How to Live Happily Ever After

Five middle-age friends laughing on a bench under a tree

Encore Transitions course asks (and answers) the proverbial question

What does it take to be happy: Good health? A winning attitude? An active social life? Participants of the May 11 Encore Transitions course, Aging Well, Being Well, learned that it’s a combination of all three. The day-long course, part of a four-part series hosted by the College of Continuing and Professional Studies' LearningLife program, featured talks on how a positive outlook, along with good nutrition and exercise, can keep us fit while we age.

A Positive Spin

Amy Gunty, a PhD candidate and researcher in the U’s College of Education and Human Development, started the day off talking about the benefits of positive emotions. Gunty shared research that suggests simply faking it, e.g., smiling through the pain, is not enough: the emotion has to be genuine. The most benefit is reaped, she said, through actively promoting positive emotions—such as pride, serenity, joy, and inspiration—by leveraging personal character strengths in a state of being called “flow.” Being in the flow (also referred to as “being in the zone”)  is when you’re so absorbed with what you’re doing, you forget to eat. Each of us have characteristics that, when applied to an activity or life in general, make us feel happy and engaged. Examples might be love of learning, honesty, humility, and leadership. Discover your personal character strengths by taking this free online test.

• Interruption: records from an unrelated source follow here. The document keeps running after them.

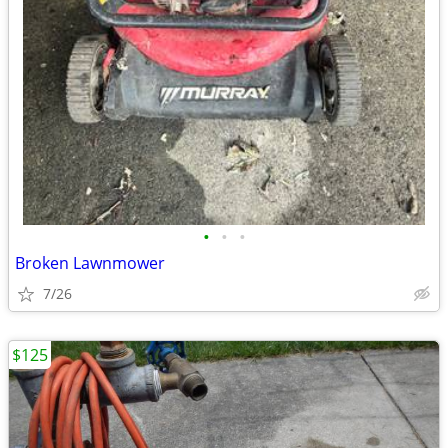
•
•
•
Broken Lawnmower
7/26
$125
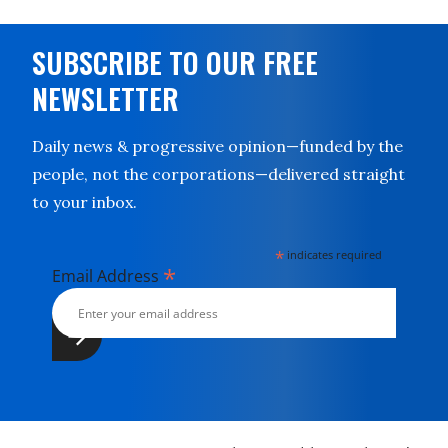
SUBSCRIBE TO OUR FREE
NEWSLETTER
Daily news & progressive opinion—funded by the
people, not the corporations—delivered straight
to your inbox.
*
indicates required
*
Email Address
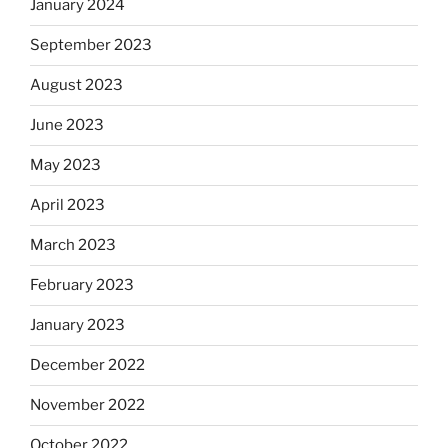
January 2024
September 2023
August 2023
June 2023
May 2023
April 2023
March 2023
February 2023
January 2023
December 2022
November 2022
October 2022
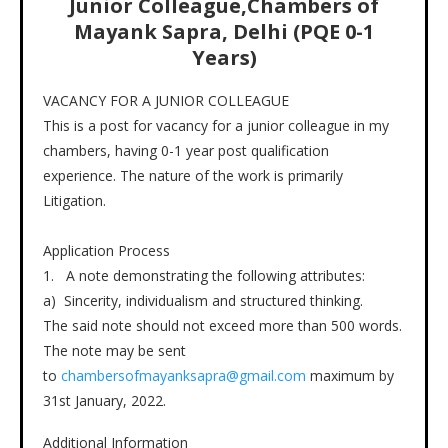
Junior Colleague,Chambers of
Mayank Sapra, Delhi (PQE 0-1
Years)
VACANCY FOR A JUNIOR COLLEAGUE
This is a post for vacancy for a junior colleague in my
chambers, having 0-1 year post qualification
experience. The nature of the work is primarily
Litigation.
Application Process
1. A note demonstrating the following attributes:
a) Sincerity, individualism and structured thinking.
The said note should not exceed more than 500 words.
The note may be sent
to
chambersofmayanksapra@gmail.com
maximum by
31st January, 2022.
Additional Information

Keeping a gratitude journal for two weeks can extend a sense of happiness for up to a year

In addition to recognizing and applying our personal strengths, Gunty recommends writing gratitude letters and journals. According to Gunty, research indicates that the act of writing a letter to someone, thanking them for their positive impact on our life—whether deliverable or not—creates a sense of well-being that lasts for up to six months. And recording three things one is grateful for each day, including pleasant sensations and things that go well, encourages us to look for the positives. Keeping a gratitude journal for two weeks can extend a sense of happiness for up to a year.

Roots of Resilience

More insight on nurturing well-being came from Dr. Henry Emmons, a psychiatrist with Minneapolis-based Partners in Resilience, which promotes resilience in the face of stress-related conditions such as anxiety and depression. He said that research shows that anyone born since World War II is ten times likelier to suffer from depression, a risk factor that increases with age. He believes that junk-food diets and lack of exercise play a significant role in the phenomenon.

Dr. Emmons found that people who completed resilience training—a combination of nutrition, fitness, and mindfulness practices—were better able to manage depression, no matter their general disposition or genetic expression. He shared what he called the “roots of resilience” in three action steps: diet, exercise, and alignment with nature.

The roots of resilience are diet, exercise, and alignment with nature

Our diets, says Emmons, should follow food activist Michael Pollan’s “rules” for eating: “Eat food, not too much, mostly plants.” In addition to eating a diet rich in vegetables in a variety of colors, Emmons recommends supplementing with B-complex vitamins, omega-3 fatty acids, magnesium L-threonate (which can support restful sleep), and vitamin D3. He also said it’s important to support healthy gut bacteria by eating fermented foods such as kombucha and kimchi.

Exercise is the second activity crucial to resilience. Emmons said we need at least two-and-a-half hours of “low-level, rhythmic, and sustained” exercise weekly, 75 minutes of vigorous activity, and strength training twice a week. “Any movement of daily living that burns calories and tones muscles is good for the brain, memory, and mood.” Emmons said.

Aligning with nature—the third root of resilience—involves reducing stress levels through meditation, relaxation, social interaction, play, and sleep. In his research, Emmons found that six to seven hours of sleep each night is the sweet spot, and that it doesn’t have to be continuous. He said that it’s better to take something to help you sleep than to not sleep.

“Humans evolved to be smart enough to make ourselves sick,” Emmons said, borrowing a quote from Robert Sapolsky, another scientist who studies stress and its effects. If that’s true, we must also be smart enough to make ourselves well.

LearningLife is a program of the College of Continuing and Professional Studies. The program offers rich, meaningful experiences for those who seek knowledge, academic engagement, and personal development. For more information, visit our website.

 

My Aging Well Checklist:

  • Learn my strengths and apply them
  • Keep a gratitude journal
  • Write a thank you letter to someone who has made a positive impact on my life
  • Eat food, not too much, mostly plants
  • Take brain-supporting supplements
  • Get 2.5 hours of moderate exercise a week, along with some strength training
  • Reduce stress
  • Sleep 6–7 hours per day 
  • Be present
     

Disclaimer

You should consult your physician or other health care professional before starting this or any other fitness or nutrition program to determine whether it is right for your needs.